Saved data entries:

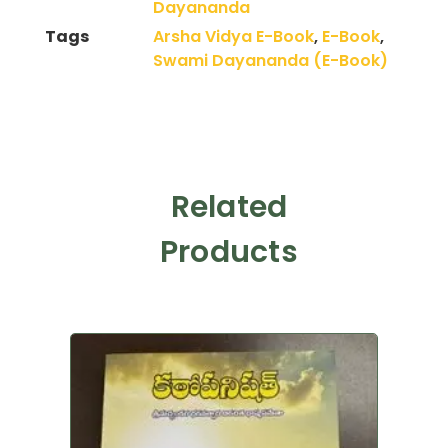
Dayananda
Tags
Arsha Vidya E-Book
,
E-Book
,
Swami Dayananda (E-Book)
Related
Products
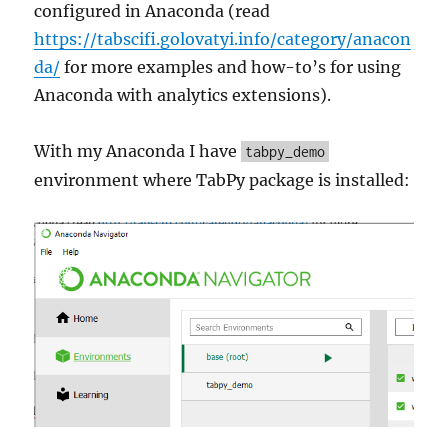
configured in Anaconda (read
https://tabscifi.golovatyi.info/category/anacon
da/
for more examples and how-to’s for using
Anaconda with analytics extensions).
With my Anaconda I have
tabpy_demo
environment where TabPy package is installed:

=== WHAT IS BEING ASKED ===
Lay out the lines of the items, from the one containing "configured in Anaconda (read" through the final line, as a JSON list of strings with one string per line and blank lines omitted.

=== TASK OUTPUT ===
[
  "configured in Anaconda (read",
  "https://tabscifi.golovatyi.info/category/anacon",
  "da/",
  "for more examples and how-to’s for using",
  "Anaconda with analytics extensions).",
  "With my Anaconda I have",
  "tabpy_demo",
  "environment where TabPy package is installed:"
]